(Collected data entries)
********

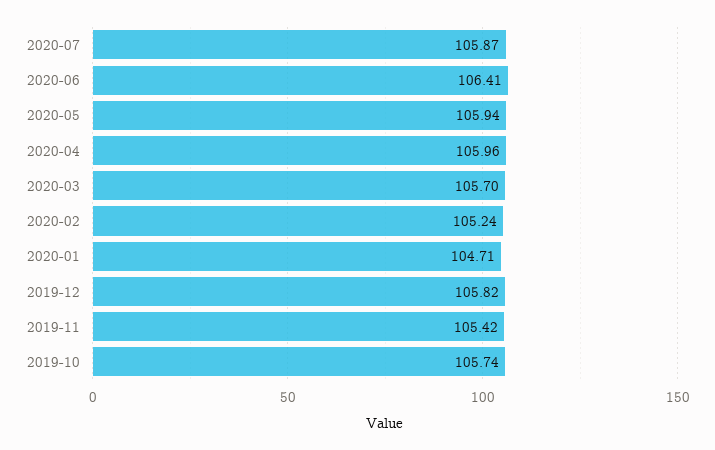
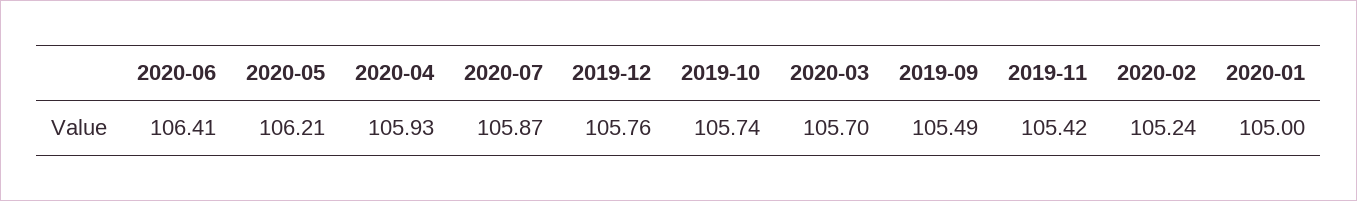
  {
    "2020-07": 105.87,
    "2020-06": 106.41,
-   "2020-05": 105.94,
+   "2020-05": 106.21,
-   "2020-04": 105.96,
+   "2020-04": 105.93,
    "2020-03": 105.7,
    "2020-02": 105.24,
-   "2020-01": 104.71,
+   "2020-01": 105,
-   "2019-12": 105.82,
+   "2019-12": 105.76,
    "2019-11": 105.42,
-   "2019-10": 105.74
+   "2019-10": 105.74,
+   "2019-09": 105.49
  }

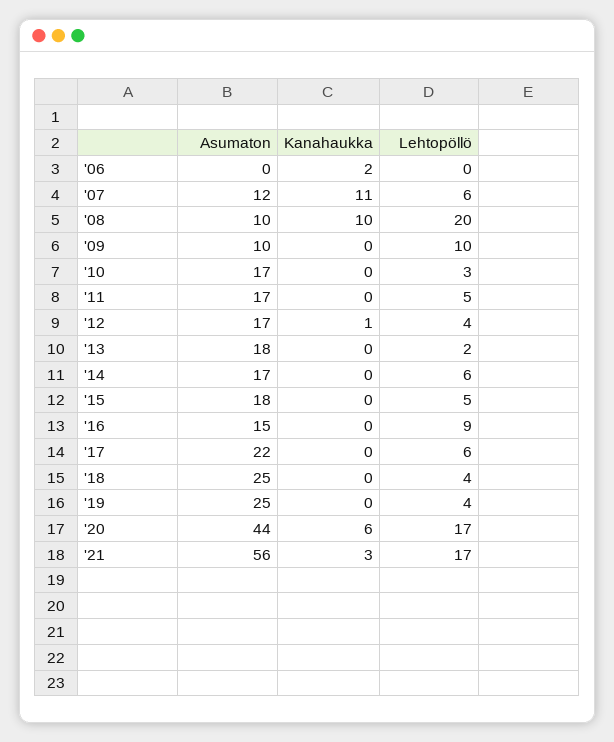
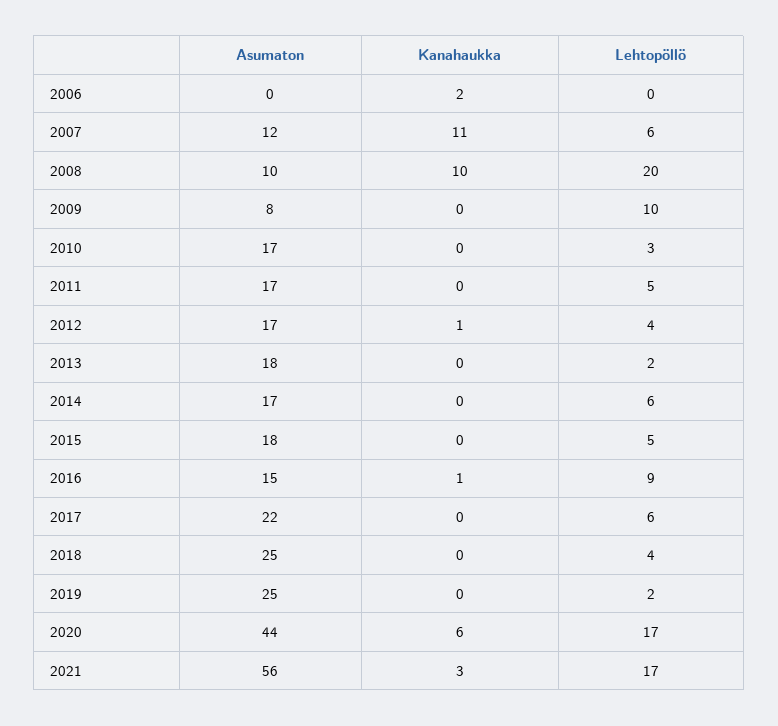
  {
    "Asumaton": {
      "'06": 0,
      "'07": 12,
      "'08": 10,
-     "'09": 10,
+     "'09": 8,
      "'10": 17,
      "'11": 17,
      "'12": 17,
      "'13": 18,
      "'14": 17,
      "'15": 18,
      "'16": 15,
      "'17": 22,
      "'18": 25,
      "'19": 25,
      "'20": 44,
      "'21": 56
    },
    "Kanahaukka": {
      "'06": 2,
      "'07": 11,
      "'08": 10,
      "'09": 0,
      "'10": 0,
      "'11": 0,
      "'12": 1,
      "'13": 0,
      "'14": 0,
      "'15": 0,
-     "'16": 0,
+     "'16": 1,
      "'17": 0,
      "'18": 0,
      "'19": 0,
      "'20": 6,
      "'21": 3
    },
    "Lehtopöllö": {
      "'06": 0,
      "'07": 6,
      "'08": 20,
      "'09": 10,
      "'10": 3,
      "'11": 5,
      "'12": 4,
      "'13": 2,
      "'14": 6,
      "'15": 5,
      "'16": 9,
      "'17": 6,
      "'18": 4,
-     "'19": 4,
+     "'19": 2,
      "'20": 17,
      "'21": 17
    }
  }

********

Activity =
The entries are to be copied exactly, and each image is to be omitted.

Answer below =
  {
    "2020-07": 105.87,
    "2020-06": 106.41,
-   "2020-05": 105.94,
+   "2020-05": 106.21,
-   "2020-04": 105.96,
+   "2020-04": 105.93,
    "2020-03": 105.7,
    "2020-02": 105.24,
-   "2020-01": 104.71,
+   "2020-01": 105,
-   "2019-12": 105.82,
+   "2019-12": 105.76,
    "2019-11": 105.42,
-   "2019-10": 105.74
+   "2019-10": 105.74,
+   "2019-09": 105.49
  }

  {
    "Asumaton": {
      "'06": 0,
      "'07": 12,
      "'08": 10,
-     "'09": 10,
+     "'09": 8,
      "'10": 17,
      "'11": 17,
      "'12": 17,
      "'13": 18,
      "'14": 17,
      "'15": 18,
      "'16": 15,
      "'17": 22,
      "'18": 25,
      "'19": 25,
      "'20": 44,
      "'21": 56
    },
    "Kanahaukka": {
      "'06": 2,
      "'07": 11,
      "'08": 10,
      "'09": 0,
      "'10": 0,
      "'11": 0,
      "'12": 1,
      "'13": 0,
      "'14": 0,
      "'15": 0,
-     "'16": 0,
+     "'16": 1,
      "'17": 0,
      "'18": 0,
      "'19": 0,
      "'20": 6,
      "'21": 3
    },
    "Lehtopöllö": {
      "'06": 0,
      "'07": 6,
      "'08": 20,
      "'09": 10,
      "'10": 3,
      "'11": 5,
      "'12": 4,
      "'13": 2,
      "'14": 6,
      "'15": 5,
      "'16": 9,
      "'17": 6,
      "'18": 4,
-     "'19": 4,
+     "'19": 2,
      "'20": 17,
      "'21": 17
    }
  }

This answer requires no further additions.